“Risk has never been higher”: UK sector urged on compliance
“Compliance has always mattered… But institutional risk has never been higher. Control has never been more limited, and consequences have never been more immediate,” said Ross Porter, London Business School associate director, visas & financial aid, at The PIE Live Europe.
Though the UK government’s international education strategy (IES) set no cap on international student recruitment, Porter asked if the sector was now being “capped by stealth” amid tightened scrutiny, rising visa refusals and processing delays.
With student visa refusal rates at their highest level since 2016, Porter said the overall sector was “uncomfortably close to amber” – referring to the red-amber-green (RAG) rating system based on institutions’ visa refusals, enrolment rates and course completion, coming into force in June 2026.
The RAG ratings are part of a broader tightening of the Basic Compliance Assessments (BCA) framework for student sponsors, which was first announced in last year’s immigration white paper and will raise the compliance thresholds for universities to maintain their sponsor licenses.
Alongside the incoming changes, Porter highlighted current visa delays of up to six months, and recent “visa brakes” switching off entire markets overnight, raising serious questions for how institutions remain compliant while operating and growing sustainably within these constraints.
Panellists emphasised the importance of complaince being embedded at the heart of institutions’ recruitment strategies, with Birmingham City University director of UKVI Jo Cully emphasising: “It can’t be an afterthought.”
Compliance teams need to “be in the room” when recruitment decisions are made, when targets are set and when universities choose which agents to work with, said Cully, noting its importance for institutional integrity but also for the student experience.
“It’s important we remember that if we’re not getting compliance right from the start and we’re not recruiting ethically, the person who really suffers is the student,” she said.
While in the past, compliance teams were frequently only consulted when an institution was near a breach, speakers welcomed greater collaboration between compliance and recruitment departments.
But they urged leaders to invest more in compliance departments and listen to their guidance, ensuring authorising officers are present alongside vice chancellors during UKVI meetings with institutions.
“What I want to do today is impress upon universities that compliance people are the rock stars of the institution, and that getting international students should be compliance led and nothing short of that, because that’s the direction that UKVI is expecting institutions to go,” immigration lawyer Thal Vasishta told delegates.

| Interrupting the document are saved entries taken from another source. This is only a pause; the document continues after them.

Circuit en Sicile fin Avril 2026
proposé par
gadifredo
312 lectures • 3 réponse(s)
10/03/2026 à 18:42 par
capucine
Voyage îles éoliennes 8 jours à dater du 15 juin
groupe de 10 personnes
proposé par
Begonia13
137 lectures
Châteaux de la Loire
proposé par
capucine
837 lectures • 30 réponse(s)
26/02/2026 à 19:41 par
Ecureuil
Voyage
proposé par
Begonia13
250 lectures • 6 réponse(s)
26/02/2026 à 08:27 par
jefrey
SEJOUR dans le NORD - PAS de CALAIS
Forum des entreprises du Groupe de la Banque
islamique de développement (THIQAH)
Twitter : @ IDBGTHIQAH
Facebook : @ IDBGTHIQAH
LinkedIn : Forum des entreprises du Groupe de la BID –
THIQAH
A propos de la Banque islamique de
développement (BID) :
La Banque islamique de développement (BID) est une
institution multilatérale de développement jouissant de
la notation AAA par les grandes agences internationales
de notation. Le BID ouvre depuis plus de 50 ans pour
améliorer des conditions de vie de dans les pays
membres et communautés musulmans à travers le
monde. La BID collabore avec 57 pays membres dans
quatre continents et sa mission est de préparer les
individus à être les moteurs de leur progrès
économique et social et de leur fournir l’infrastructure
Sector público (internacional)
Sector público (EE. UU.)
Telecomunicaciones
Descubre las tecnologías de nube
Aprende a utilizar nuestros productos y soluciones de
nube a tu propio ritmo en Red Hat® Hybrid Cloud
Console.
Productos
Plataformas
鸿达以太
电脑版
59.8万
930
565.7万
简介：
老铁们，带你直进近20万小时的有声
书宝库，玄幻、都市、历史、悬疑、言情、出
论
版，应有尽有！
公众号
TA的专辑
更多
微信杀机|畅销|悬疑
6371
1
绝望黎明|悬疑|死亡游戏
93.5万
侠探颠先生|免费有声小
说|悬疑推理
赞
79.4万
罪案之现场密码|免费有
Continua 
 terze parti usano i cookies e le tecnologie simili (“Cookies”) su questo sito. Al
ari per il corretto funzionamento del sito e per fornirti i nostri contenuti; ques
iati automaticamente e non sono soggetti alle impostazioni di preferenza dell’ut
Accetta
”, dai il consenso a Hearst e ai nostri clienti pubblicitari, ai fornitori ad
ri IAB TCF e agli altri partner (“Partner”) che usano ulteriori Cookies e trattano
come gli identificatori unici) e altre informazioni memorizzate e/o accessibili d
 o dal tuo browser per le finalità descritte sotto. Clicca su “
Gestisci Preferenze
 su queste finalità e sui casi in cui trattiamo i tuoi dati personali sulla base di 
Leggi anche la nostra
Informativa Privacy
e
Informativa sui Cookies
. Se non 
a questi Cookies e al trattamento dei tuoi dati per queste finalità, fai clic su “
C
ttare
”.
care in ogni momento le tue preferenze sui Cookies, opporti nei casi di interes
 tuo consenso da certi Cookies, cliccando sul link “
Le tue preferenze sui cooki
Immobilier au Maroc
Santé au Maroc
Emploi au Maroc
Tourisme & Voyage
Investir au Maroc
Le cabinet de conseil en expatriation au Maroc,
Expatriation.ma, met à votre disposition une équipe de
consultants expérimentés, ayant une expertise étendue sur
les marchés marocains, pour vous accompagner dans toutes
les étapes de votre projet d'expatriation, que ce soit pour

“When immigration law is so closely related to politics, as it is more so now… UKVI will be making a lot more investigations,” said Vasishta: “Ultimately, what I’d like to think is that UKVI are looking to target unscrupulous institutions and agents and not necessarily those in the room today.”

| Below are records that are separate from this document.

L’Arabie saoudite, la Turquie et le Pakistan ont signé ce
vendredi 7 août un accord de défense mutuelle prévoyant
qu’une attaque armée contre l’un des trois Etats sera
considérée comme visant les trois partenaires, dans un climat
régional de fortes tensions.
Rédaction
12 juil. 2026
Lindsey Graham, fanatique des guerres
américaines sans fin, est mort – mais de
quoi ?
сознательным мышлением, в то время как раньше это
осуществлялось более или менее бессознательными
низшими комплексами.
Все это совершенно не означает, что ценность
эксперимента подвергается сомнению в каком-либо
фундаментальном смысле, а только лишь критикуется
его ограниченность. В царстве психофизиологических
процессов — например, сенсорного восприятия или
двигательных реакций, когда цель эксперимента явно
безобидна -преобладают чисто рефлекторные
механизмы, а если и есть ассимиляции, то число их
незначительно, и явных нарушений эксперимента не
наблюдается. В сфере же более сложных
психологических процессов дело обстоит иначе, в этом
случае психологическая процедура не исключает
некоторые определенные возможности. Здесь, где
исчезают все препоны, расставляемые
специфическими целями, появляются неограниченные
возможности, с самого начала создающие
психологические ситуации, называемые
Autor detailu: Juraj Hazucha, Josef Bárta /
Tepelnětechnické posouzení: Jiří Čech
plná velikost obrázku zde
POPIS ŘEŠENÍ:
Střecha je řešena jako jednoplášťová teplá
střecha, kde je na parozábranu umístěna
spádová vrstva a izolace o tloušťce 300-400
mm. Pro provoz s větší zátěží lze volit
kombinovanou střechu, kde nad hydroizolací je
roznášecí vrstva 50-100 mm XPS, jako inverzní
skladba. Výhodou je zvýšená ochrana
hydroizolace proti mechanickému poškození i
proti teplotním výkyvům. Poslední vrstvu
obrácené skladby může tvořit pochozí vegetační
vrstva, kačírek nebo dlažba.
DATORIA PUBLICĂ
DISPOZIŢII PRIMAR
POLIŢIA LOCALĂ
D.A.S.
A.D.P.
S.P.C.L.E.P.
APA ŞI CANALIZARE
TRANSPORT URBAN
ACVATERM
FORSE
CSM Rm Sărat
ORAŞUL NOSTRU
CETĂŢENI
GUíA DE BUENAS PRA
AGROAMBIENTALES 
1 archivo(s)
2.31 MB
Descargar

Compliance people are the rock stars of the institution
Thal Vasishta, Paragon Law
Vasishta said institutions’ record keeping must be watertight, which will allow them to negotiate any issues that might arise with UKVI. He advised universities to develop a “crisis management plan” to effectively communicate with parents, students and agents if they slip into a red or amber UKVI rating.
Panellists agreed on the importance of data collection within universities, to help them remain compliant but also to collectively challenge key falsehoods from UKVI, citing sector-wide visa delays reported by most institutions this January.
“You need to have your own data, you can’t rely on outside data,” said University of Law head of sponsorship compliance Andrei Olteanu.
“This will be even more important with BCA… If you’re close to the 5% refusal threshold you’re going to want to challenge every refusal, and you want to be 100% sure that what you’re challenging is backed by data,” he warned.
What’s more, speakers said individual institutions couldn’t effectively push back on the Home Office alone on issues such as missed service standards, and that the current environment demanded greater collaboration between universities.
For instance, while institutions are held to account on reporting any changes in student visa circumstances to UKVI within 10 working days, the Home Office is not sticking to its own 18-week service level agreement, said Cully.
“So, I think this is something we need to collectively challenge… and not in an aggressive way, but if they don’t uphold their own reporting timeframes, we as a sector need to be challenging that,” she urged.
Beyond greater university collaboration, Vasishta highlighted the possibility of engaging with local MPs to advocate for the sector on Home Office issues, and if necessary, taking formal legal routes including pre-action letters and judicial reviews.
And Cully advised institutions to lean into the sector at large – be it agents, software solutions or recruitment professionals.
“We can’t work in [silos]. If we want to continue to leverage higher education as one of our main global exports, we have to all work together, because this immigration policy is not going away,” she said.